$$Pr(\neg A|B) = Pr(A|\neg B)\,\,\,\,\,\,\,\,\,\,\,\,\,\,\,\,\,\,\,\,\,\,\,\,\,\,\,\,\,\,(1)$$ $$Pr(\neg A|\neg B) = Pr(A|B)\,\,\,\,\,\,\,\,\,\,\,\,\,\,\,\,\,\,\,\,\,\,\,\,\,\,\,\,\,\,(2)$$
Are the above two identities correct?
The situation in which I discovered them, they hold true for all problems of a particular type (the domain of problems with which I'm concerned).
I want to know if it is true in general.
$$\Bbb P(\neg A|B)=\frac{\Bbb P(\neg A\cap B)}{\Bbb P(B)}=\frac{\Bbb P(B|\neg A)\Bbb P(\neg A)}{\Bbb P(B)}=\frac{\Bbb P(\neg A)}{\Bbb P(B)}\cdot\Bbb P(B|\neg A)$$ So the first one is true if and only if $\Bbb P(\neg A)=\Bbb P(B)$.

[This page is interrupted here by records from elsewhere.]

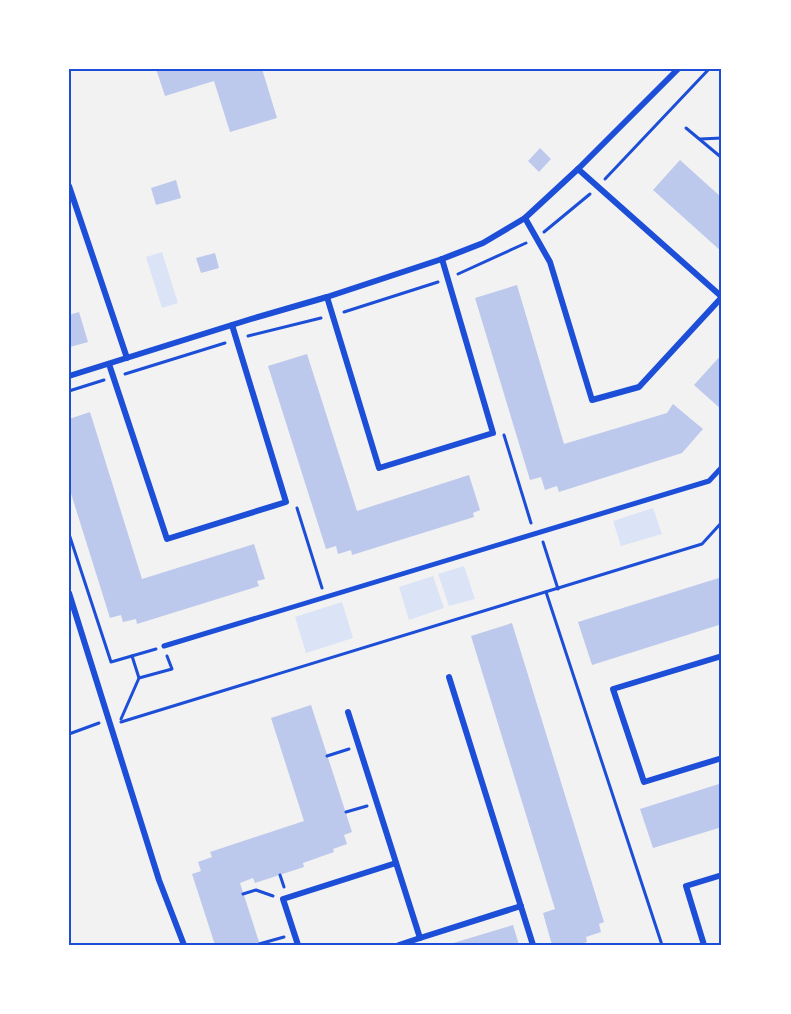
<svg xmlns="http://www.w3.org/2000/svg" width="791" height="1014" font-family="'Exo 2',sans-serif">
	<style>
		.green { fill: #dbe4f7 }
		.building { fill: #bdc9ec }
		.lines { fill: none; stroke-linecap: round; stroke-linejoin: round }
		.path { stroke: #1d4ed8; stroke-width: 3 }
		.pedestrian { stroke: #1d4ed8; stroke-width: 5 }
		.minor { stroke: #1d4ed8; stroke-width: 6 }
		.neatline { fill: none; stroke: #1d4ed8; stroke-width: 2 }
	</style>
	<rect width="100%" height="100%" fill="#f2f2f2"/>
	<g class="green">
		<path d="M162 252 178 303 162 308 146 257Z"/>
		<path d="M653 508 662 534 621 546 613 521Z"/>
		<path d="M464 566 475 599 449 606 438 574Z"/>
		<path d="M433 576 444 608 409 620 399 587Z"/>
		<path d="M342 602 353 638 306 653 295 617Z"/>
	</g>
	<g class="building">
		<path d="M156 69H262L277 118 230 132 214 81 165 96Z"/>
		<path d="M540 148 551 159 539 172 528 161Z"/>
		<path d="M680 160 722 198V252L653 190Z"/>
		<path d="M176 180 181 198 156 205 151 188Z"/>
		<path d="M215 253 219 268 201 273 196 258Z"/>
		<path d="M517 285 564 444 667 413 673 404 703 429 682 453 559 492 557 486 545 490 541 477 530 480 475 298Z"/>
		<path d="M79 312 88 342 70 347 69 315Z"/>
		<path d="M307 354 357 511 469 475 480 510 473 513 474 517 352 555 351 550 338 554 336 546 326 549 268 366Z"/>
		<path d="M722 354V410L694 385Z"/>
		<path d="M90 412 142 579 254 544 265 579 257 581 259 586 137 624 136 619 123 622 121 615 110 618 69 487V419Z"/>
		<path d="M722 577V624L592 665 578 622Z"/>
		<path d="M512 623 604 922 599 924 601 932 586 937 587 942 578 945H552L543 913 555 909 471 636Z"/>
		<path d="M311 705 352 832 344 835 347 844 333 849 334 852 303 863 304 867 255 883 253 878 240 883 260 945H215L192 874 201 871 198 862 212 857 210 852 304 821 271 718Z"/>
		<path d="M722 783V827L653 848 640 809Z"/>
		<path d="M513 925 519 945H450V944Z"/>
	</g>
	<g class="lines">
		<g class="path">
			<path d="M686 128 722 158"/>
			<path d="M700 139 722 138"/>
			<path d="M605 179 709 69"/>
			<path d="M544 232 590 194"/>
			<path d="M458 274 526 243"/>
			<path d="M344 312 438 282"/>
			<path d="M248 336 321 318"/>
			<path d="M125 374 225 343"/>
			<path d="M69 391 104 380"/>
			<path d="M504 435 531 523"/>
			<path d="M297 508 322 588"/>
			<path d="M69 534 111 662 156 649"/>
			<path d="M543 542 558 589"/>
			<path d="M546 592 662 945"/>
			<path d="M132 656 139 678"/>
			<path d="M121 719 139 678 172 669 167 656"/>
			<path d="M121 722 702 544 722 522"/>
			<path d="M69 734 99 723"/>
			<path d="M327 756 349 749"/>
			<path d="M346 812 367 806"/>
			<path d="M280 875 284 887"/>
			<path d="M243 894 256 890 273 896"/>
			<path d="M259 944 284 937"/>
		</g>
		<path class="pedestrian" d="M164 646 709 481 722 467"/>
		<g class="minor">
			<path d="M69 186 127 358"/>
			<path d="M525 218 550 262 592 400 639 387 722 297 578 169"/>
			<path d="M327 297 379 468 493 433 442 259"/>
			<path d="M109 364 167 539 286 502 232 325"/>
			<path d="M69 376 251 319 327 297 442 259 483 243 525 218 578 169 678 69"/>
			<path d="M69 593 159 880 184 945"/>
			<path d="M722 656 613 689 644 782 722 758"/>
			<path d="M449 677 533 945"/>
			<path d="M348 712 420 938 521 906"/>
			<path d="M298 945 283 899 396 863"/>
			<path d="M399 945 420 938"/>
			<path d="M704 945 686 886 722 875"/>
		</g>
	</g>
	<rect width="791" height="1014" fill="none" stroke="#ffffff" stroke-width="141"/>
	<rect x="70" y="70" width="650" height="874" class="neatline"/>
</svg>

$$\Bbb P(\neg A|\neg B)=\frac{\Bbb P(\neg A \cap {\neg B)}}{\Bbb P(\neg B)}=\frac{1-\Bbb P(A\cup B)}{\Bbb P(\neg B)}=\frac{1-\Bbb P(A)-\Bbb P(B)+\Bbb P(A\cap B)}{\Bbb P(\neg B)}\\=\frac{1-\Bbb P(A)-\Bbb P(B)}{\Bbb P(\neg B)}+\frac{\Bbb P(B)}{\Bbb P(\neg B)}\cdot\Bbb P(A|B)$$ So again this is only true in some circumstances where these other terms go away.